(EXERCISE DATA Opens)

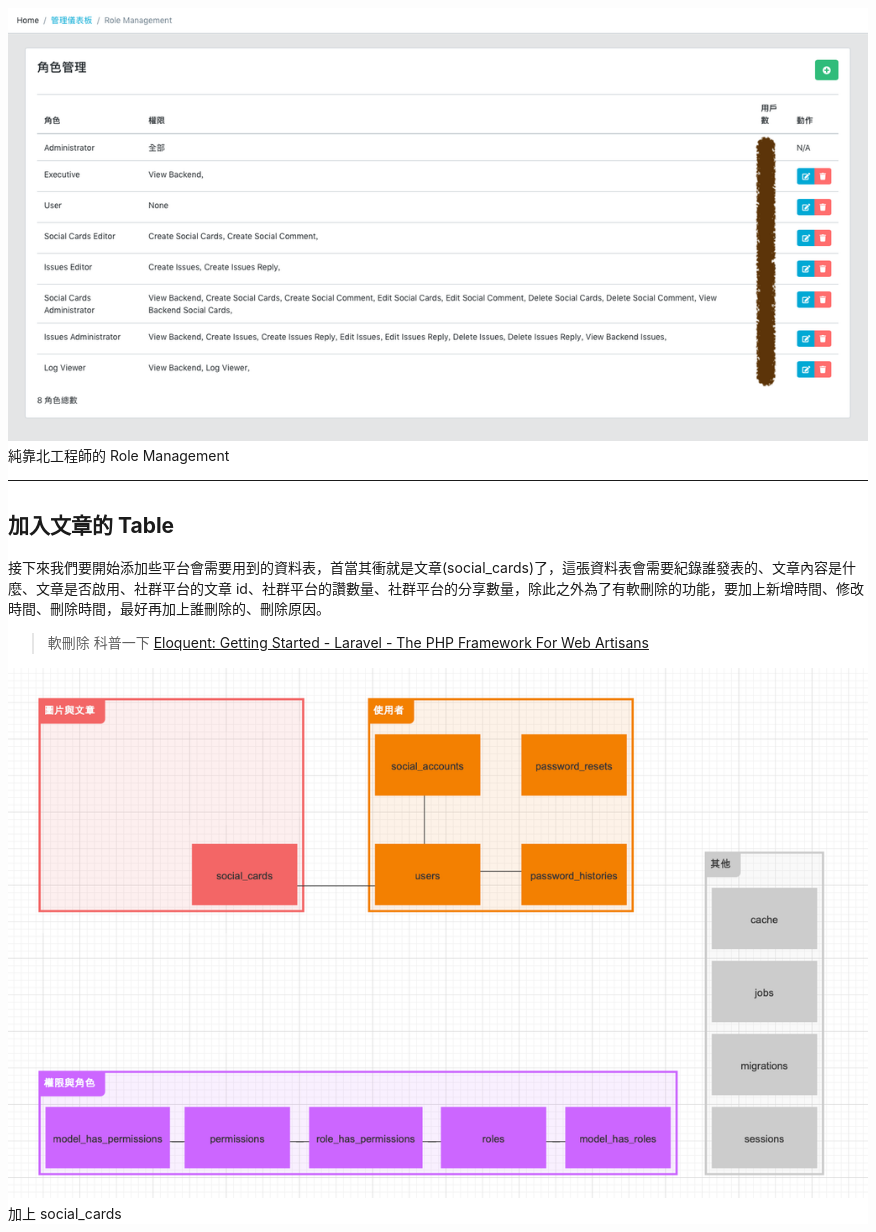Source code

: ![7.png](/img/posts/P2HowDoYouRelyOnTheKaobeiEngineer/7.png)
純靠北工程師的 Role Management

---

## 加入文章的 Table

接下來我們要開始添加些平台會需要用到的資料表，首當其衝就是文章(social_cards)了，這張資料表會需要紀錄誰發表的、文章內容是什麼、文章是否啟用、社群平台的文章 id、社群平台的讚數量、社群平台的分享數量，除此之外為了有軟刪除的功能，要加上新增時間、修改時間、刪除時間，最好再加上誰刪除的、刪除原因。

> 軟刪除 科普一下 [Eloquent: Getting Started - Laravel - The PHP Framework For Web Artisans](https://laravel.com/docs/5.7/eloquent#soft-deleting)

![8.png](/img/posts/P2HowDoYouRelyOnTheKaobeiEngineer/8.png)
加上 social_cards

(EXERCISE DATA Closes)

YOUR ASSIGNMENT:
Reproduce the records word for word, starting with the line that contains "接下來我們要開始添加些平台會" and going on through the end of the records, that line included.

EXERCISE SOLUTION:
接下來我們要開始添加些平台會需要用到的資料表，首當其衝就是文章(social_cards)了，這張資料表會需要紀錄誰發表的、文章內容是什麼、文章是否啟用、社群平台的文章 id、社群平台的讚數量、社群平台的分享數量，除此之外為了有軟刪除的功能，要加上新增時間、修改時間、刪除時間，最好再加上誰刪除的、刪除原因。

> 軟刪除 科普一下 [Eloquent: Getting Started - Laravel - The PHP Framework For Web Artisans](https://laravel.com/docs/5.7/eloquent#soft-deleting)

![8.png](/img/posts/P2HowDoYouRelyOnTheKaobeiEngineer/8.png)
加上 social_cards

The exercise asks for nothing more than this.